Publikasi
Otonomi Daerah Hambat Penanganan
Author: Kompas (Cetak) Jakarta
Keyword: CSIS, AKI
Otonomi Daerah Hambat Penanganan
JAKARTA, KOMPAS — Penerapan otonomi daerah bisa menghambat upaya menurunkan angka kematian ibu di sejumlah daerah. Itu terjadi jika kepentingan politik sesaat mendominasi dalam pencapaian target pembangunan. Karena itu, pemerintah pusat perlu mengawal program nasional dijalankan berkelanjutan di daerah.
Hal itu disampaikan peneliti senior Centre for Strategic and International Studies (CSIS), Vidhyandika D Perkasa, dalam seminar nasional “Memetakan Kebijakan dan Program AKI di Indonesia”, Kamis (28/1), di Jakarta. Itu menjadi tema riset CSIS bersama Maju Perempuan Indonesia untuk Penanggulangan Kemiskinan pada 2014-2016.
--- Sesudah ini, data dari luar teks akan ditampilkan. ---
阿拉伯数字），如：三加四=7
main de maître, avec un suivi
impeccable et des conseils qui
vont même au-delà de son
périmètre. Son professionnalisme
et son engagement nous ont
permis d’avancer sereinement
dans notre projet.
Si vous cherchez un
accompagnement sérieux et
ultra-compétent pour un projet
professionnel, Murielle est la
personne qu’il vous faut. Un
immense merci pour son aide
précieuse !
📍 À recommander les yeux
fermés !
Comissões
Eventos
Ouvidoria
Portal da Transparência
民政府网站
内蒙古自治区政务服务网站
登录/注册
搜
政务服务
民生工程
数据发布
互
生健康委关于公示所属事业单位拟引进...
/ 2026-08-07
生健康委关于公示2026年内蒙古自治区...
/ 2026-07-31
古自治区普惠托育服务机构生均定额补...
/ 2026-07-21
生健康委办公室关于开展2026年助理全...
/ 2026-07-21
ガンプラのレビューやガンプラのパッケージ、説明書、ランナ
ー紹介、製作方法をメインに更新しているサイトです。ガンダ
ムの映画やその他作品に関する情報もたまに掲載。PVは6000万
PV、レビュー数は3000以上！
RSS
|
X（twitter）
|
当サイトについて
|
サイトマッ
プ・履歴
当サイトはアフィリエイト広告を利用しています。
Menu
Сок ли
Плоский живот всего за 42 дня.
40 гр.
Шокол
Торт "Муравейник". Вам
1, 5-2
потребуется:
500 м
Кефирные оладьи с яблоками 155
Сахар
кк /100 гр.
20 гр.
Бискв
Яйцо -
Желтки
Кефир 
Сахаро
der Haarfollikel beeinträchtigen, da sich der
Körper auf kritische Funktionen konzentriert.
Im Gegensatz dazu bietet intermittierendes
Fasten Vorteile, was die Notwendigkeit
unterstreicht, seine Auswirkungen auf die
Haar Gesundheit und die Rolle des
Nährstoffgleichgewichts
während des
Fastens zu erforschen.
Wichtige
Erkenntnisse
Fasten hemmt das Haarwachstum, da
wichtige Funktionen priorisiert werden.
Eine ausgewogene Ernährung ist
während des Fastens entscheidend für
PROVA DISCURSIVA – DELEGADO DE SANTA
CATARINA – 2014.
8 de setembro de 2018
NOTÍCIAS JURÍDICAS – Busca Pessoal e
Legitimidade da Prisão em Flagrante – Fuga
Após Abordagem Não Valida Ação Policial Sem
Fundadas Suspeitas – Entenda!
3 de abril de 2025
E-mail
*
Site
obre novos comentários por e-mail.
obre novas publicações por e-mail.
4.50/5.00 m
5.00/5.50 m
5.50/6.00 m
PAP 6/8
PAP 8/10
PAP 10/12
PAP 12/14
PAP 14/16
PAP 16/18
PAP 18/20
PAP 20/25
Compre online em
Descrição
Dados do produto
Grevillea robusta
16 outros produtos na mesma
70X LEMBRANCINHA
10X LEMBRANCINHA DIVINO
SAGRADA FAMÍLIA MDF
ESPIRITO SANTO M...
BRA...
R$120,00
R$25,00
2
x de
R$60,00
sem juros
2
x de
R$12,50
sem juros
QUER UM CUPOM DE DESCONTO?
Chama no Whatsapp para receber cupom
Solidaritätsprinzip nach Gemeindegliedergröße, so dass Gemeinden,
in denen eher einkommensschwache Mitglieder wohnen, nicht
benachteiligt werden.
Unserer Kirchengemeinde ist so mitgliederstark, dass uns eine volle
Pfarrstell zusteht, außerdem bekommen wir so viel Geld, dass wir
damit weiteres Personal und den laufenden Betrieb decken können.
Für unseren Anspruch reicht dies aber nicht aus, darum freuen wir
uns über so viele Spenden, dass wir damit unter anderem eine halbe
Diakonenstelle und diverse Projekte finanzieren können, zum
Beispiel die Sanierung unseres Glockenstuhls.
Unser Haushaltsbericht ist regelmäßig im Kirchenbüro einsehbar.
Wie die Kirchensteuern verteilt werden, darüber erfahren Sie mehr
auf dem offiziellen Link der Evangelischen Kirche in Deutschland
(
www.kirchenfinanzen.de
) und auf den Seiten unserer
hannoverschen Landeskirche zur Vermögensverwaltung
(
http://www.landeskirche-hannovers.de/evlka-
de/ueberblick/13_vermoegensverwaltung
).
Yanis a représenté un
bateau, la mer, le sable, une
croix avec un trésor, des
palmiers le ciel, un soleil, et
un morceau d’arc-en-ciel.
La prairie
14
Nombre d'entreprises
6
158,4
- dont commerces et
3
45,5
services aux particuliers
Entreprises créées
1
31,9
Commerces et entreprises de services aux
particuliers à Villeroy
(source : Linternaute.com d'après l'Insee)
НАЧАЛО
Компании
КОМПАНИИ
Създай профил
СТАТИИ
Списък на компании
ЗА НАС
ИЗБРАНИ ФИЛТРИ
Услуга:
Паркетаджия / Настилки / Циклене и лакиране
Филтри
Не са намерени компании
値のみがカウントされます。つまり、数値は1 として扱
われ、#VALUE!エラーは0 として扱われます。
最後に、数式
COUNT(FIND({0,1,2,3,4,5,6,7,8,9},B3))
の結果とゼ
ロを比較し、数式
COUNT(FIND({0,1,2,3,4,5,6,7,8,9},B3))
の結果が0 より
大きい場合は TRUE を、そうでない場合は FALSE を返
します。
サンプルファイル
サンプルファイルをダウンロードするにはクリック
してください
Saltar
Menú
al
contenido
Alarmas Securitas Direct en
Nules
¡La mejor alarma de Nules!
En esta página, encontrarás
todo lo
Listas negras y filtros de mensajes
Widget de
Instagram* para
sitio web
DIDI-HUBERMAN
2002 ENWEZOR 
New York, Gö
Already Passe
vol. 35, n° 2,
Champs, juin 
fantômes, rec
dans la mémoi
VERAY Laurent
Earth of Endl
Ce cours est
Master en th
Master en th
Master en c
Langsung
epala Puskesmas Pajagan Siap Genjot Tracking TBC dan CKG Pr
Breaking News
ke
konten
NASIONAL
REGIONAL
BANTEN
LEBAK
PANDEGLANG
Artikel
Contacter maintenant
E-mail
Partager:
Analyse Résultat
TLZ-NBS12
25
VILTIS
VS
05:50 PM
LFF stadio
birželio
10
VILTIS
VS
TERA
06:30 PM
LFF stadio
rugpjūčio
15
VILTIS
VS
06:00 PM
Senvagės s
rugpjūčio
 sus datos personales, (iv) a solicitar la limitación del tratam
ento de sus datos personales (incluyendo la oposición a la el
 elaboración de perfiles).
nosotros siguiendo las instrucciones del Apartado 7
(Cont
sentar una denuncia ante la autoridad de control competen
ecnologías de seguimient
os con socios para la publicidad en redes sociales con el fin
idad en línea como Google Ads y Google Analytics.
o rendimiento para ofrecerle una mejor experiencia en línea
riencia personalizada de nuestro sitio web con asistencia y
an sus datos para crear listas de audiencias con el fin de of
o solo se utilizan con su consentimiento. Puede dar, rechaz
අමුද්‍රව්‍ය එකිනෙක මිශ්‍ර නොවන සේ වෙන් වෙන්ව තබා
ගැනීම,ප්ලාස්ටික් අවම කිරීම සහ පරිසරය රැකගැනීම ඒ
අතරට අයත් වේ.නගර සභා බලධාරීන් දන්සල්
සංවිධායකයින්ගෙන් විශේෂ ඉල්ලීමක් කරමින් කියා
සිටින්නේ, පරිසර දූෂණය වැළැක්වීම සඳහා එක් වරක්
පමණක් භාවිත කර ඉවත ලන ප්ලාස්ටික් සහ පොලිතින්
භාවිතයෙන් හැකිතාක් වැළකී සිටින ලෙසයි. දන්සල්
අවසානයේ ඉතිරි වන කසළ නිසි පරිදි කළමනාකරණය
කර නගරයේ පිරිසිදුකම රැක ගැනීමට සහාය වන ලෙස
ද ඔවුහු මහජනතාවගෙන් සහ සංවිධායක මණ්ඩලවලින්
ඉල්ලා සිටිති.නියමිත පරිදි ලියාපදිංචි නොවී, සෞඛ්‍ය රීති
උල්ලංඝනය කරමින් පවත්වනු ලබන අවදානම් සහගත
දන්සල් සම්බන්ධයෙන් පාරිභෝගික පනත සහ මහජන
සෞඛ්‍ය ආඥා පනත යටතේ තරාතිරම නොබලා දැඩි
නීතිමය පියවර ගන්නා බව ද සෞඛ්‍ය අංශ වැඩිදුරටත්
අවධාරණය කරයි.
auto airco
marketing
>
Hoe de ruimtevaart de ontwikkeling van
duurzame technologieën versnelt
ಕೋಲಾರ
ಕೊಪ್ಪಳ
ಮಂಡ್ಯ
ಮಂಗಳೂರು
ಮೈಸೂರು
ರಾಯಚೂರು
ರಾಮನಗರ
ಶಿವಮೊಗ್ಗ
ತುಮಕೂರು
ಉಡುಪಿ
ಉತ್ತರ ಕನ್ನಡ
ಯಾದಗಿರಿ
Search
Tim peneliti menganalisis kebijakan penurunan AKI di 5 provinsi dan 10 kabupaten/kota, yakni Kota Pekanbaru dan Kabupaten Kampar (Riau), Kabupaten Serang dan Pandeglang (Banten), Kota Surabaya dan Kabupaten Sidoarjo (Jawa Timur), Kabupaten Kupang dan Manggarai Timur (Nusa Tenggara Timur), serta Kabupaten Jayapura dan Keerom (Papua).
“Di sejumlah daerah, konsep otonomi daerah yang bagus lemah di praktik. Faktor politik dan kepentingan sempit mendominasi,” ucap Vidhyandika. Itu terlihat dari soal rotasi dan mutasi terlalu singkat yang jadi kendala di semua daerah yang diteliti.
Mutasi dan rotasi amat cepat membuat kebijakan penurunan AKI tak efektif karena tak berkelanjutan. Misalnya, kepala dinas kesehatan dan kepala badan pemberdayaan perempuan melatih sumber daya manusia dan merancang kegiatan, tetapi itu berhenti setelah mereka diganti.
Pergantian yang menimbulkan masalah tidak hanya di tingkat pemimpin satuan kerja perangkat daerah (SKPD), tetapi juga pemimpin bidang atau bagian di bawah SKPD dan staf. Misalnya, dari riset di Sidoarjo, pemindahan dokter terlatih menghancurkan kerja sama tim tenaga kesehatan di puskesmas mengingat kaderisasi butuh waktu lama.
Hambatan lain ialah lemahnya kewenangan lembaga tingkat provinsi pada kabupaten/kota sehingga mempersulit pemerataan tenaga kesehatan. Misalnya, di Provinsi Riau, jumlah dokter di Pekanbaru 60 orang, di Meranti hanya satu orang. “Dinas kesehatan kabupaten lebih tunduk pada bupati daripada dinas kesehatan provinsi,” ujarnya.
Pemerintah pusat
Namun, Wakil Direktur Eksekutif CSIS Medelina K Hendytio menekankan, riset itu hanya berlaku untuk 5 provinsi dan 10 kabupaten/kota sasaran. Riset tak menggambarkan kondisi kebijakan penurunan AKI nasional. Masalah setiap daerah khas.
Selain soal politik, menurut Vidhyandika, hambatan lain ialah minimnya kapasitas dan anggaran penerapan kebijakan penurunan AKI. Jadi, pemerintah pusat harus mengawal otonomi daerah agar fungsi desentralisasi sesuai meski ruang keterlibatan pusat di daerah kian sempit, misalnya dengan pemberian insentif bagi daerah berprestasi.
Sementara itu, mantan Menteri Kesehatan Nafsiah Mboi menilai, tak tercapainya target Tujuan Pembangunan Milenium untuk penurunan AKI menjadi rapor merah pada masa jabatannya, 2012-2014. Menurut Survei Demografi Kesehatan Indonesia 2012, AKI 359 per 100.000 kelahiran hidup. Target MDG, AKI 108 per 100.000 kelahiran. Ke depan, pendataan AKI perlu dibenahi. (JOG)
Versi cetak artikel ini terbit di harian Kompas edisi 30 Januari 2016, di halaman 13 dengan judul “Otonomi Daerah Hambat Penanganan”.